Print every line of the material exactly.

• _TASK INPUT_
──────────────────────────────
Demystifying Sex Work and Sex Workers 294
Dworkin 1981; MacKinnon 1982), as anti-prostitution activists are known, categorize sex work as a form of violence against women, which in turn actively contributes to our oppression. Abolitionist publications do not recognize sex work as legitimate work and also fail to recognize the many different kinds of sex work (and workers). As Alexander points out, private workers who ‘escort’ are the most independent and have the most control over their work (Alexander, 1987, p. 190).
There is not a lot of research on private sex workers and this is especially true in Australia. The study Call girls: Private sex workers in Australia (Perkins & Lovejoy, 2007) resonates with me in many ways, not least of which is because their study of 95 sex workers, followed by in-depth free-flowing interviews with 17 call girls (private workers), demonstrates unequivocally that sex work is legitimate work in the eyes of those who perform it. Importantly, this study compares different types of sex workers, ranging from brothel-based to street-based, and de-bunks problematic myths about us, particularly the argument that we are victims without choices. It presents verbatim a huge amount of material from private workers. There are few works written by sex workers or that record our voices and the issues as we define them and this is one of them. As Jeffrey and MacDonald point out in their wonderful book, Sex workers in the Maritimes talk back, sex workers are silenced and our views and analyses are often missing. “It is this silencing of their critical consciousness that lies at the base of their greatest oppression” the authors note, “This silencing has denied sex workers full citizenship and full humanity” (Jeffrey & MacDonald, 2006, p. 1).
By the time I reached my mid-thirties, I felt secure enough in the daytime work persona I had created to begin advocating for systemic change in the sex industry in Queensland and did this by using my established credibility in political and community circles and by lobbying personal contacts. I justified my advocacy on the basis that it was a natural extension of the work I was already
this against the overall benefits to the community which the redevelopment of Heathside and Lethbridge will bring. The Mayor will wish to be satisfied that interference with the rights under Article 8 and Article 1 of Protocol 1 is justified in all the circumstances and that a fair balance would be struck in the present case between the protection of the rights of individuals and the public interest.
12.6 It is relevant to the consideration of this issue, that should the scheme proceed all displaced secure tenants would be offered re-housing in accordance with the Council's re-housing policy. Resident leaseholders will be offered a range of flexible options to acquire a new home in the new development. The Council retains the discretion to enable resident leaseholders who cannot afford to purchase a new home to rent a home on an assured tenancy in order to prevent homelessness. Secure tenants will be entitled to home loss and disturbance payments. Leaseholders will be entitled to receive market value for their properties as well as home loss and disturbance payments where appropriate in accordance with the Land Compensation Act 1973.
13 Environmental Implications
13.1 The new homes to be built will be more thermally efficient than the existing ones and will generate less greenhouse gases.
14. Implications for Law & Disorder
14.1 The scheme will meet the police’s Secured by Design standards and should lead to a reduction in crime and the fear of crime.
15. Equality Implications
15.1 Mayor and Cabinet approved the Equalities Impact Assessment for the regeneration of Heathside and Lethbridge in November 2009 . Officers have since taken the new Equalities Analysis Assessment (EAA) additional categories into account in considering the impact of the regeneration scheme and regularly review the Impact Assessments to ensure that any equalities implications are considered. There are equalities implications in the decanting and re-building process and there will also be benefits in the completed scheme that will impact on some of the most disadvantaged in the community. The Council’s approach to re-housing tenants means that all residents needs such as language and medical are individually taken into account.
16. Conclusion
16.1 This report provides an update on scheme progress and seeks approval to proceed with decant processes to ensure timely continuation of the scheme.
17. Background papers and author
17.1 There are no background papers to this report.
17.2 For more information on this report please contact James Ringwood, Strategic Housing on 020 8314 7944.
──────────────────────────────
• _ANSWER BOX_
Demystifying Sex Work and Sex Workers 294
Dworkin 1981; MacKinnon 1982), as anti-prostitution activists are known, categorize sex work as a form of violence against women, which in turn actively contributes to our oppression. Abolitionist publications do not recognize sex work as legitimate work and also fail to recognize the many different kinds of sex work (and workers). As Alexander points out, private workers who ‘escort’ are the most independent and have the most control over their work (Alexander, 1987, p. 190).
There is not a lot of research on private sex workers and this is especially true in Australia. The study Call girls: Private sex workers in Australia (Perkins & Lovejoy, 2007) resonates with me in many ways, not least of which is because their study of 95 sex workers, followed by in-depth free-flowing interviews with 17 call girls (private workers), demonstrates unequivocally that sex work is legitimate work in the eyes of those who perform it. Importantly, this study compares different types of sex workers, ranging from brothel-based to street-based, and de-bunks problematic myths about us, particularly the argument that we are victims without choices. It presents verbatim a huge amount of material from private workers. There are few works written by sex workers or that record our voices and the issues as we define them and this is one of them. As Jeffrey and MacDonald point out in their wonderful book, Sex workers in the Maritimes talk back, sex workers are silenced and our views and analyses are often missing. “It is this silencing of their critical consciousness that lies at the base of their greatest oppression” the authors note, “This silencing has denied sex workers full citizenship and full humanity” (Jeffrey & MacDonald, 2006, p. 1).
By the time I reached my mid-thirties, I felt secure enough in the daytime work persona I had created to begin advocating for systemic change in the sex industry in Queensland and did this by using my established credibility in political and community circles and by lobbying personal contacts. I justified my advocacy on the basis that it was a natural extension of the work I was already
this against the overall benefits to the community which the redevelopment of Heathside and Lethbridge will bring. The Mayor will wish to be satisfied that interference with the rights under Article 8 and Article 1 of Protocol 1 is justified in all the circumstances and that a fair balance would be struck in the present case between the protection of the rights of individuals and the public interest.
12.6 It is relevant to the consideration of this issue, that should the scheme proceed all displaced secure tenants would be offered re-housing in accordance with the Council's re-housing policy. Resident leaseholders will be offered a range of flexible options to acquire a new home in the new development. The Council retains the discretion to enable resident leaseholders who cannot afford to purchase a new home to rent a home on an assured tenancy in order to prevent homelessness. Secure tenants will be entitled to home loss and disturbance payments. Leaseholders will be entitled to receive market value for their properties as well as home loss and disturbance payments where appropriate in accordance with the Land Compensation Act 1973.
13 Environmental Implications
13.1 The new homes to be built will be more thermally efficient than the existing ones and will generate less greenhouse gases.
14. Implications for Law & Disorder
14.1 The scheme will meet the police’s Secured by Design standards and should lead to a reduction in crime and the fear of crime.
15. Equality Implications
15.1 Mayor and Cabinet approved the Equalities Impact Assessment for the regeneration of Heathside and Lethbridge in November 2009 . Officers have since taken the new Equalities Analysis Assessment (EAA) additional categories into account in considering the impact of the regeneration scheme and regularly review the Impact Assessments to ensure that any equalities implications are considered. There are equalities implications in the decanting and re-building process and there will also be benefits in the completed scheme that will impact on some of the most disadvantaged in the community. The Council’s approach to re-housing tenants means that all residents needs such as language and medical are individually taken into account.
16. Conclusion
16.1 This report provides an update on scheme progress and seeks approval to proceed with decant processes to ensure timely continuation of the scheme.
17. Background papers and author
17.1 There are no background papers to this report.
17.2 For more information on this report please contact James Ringwood, Strategic Housing on 020 8314 7944.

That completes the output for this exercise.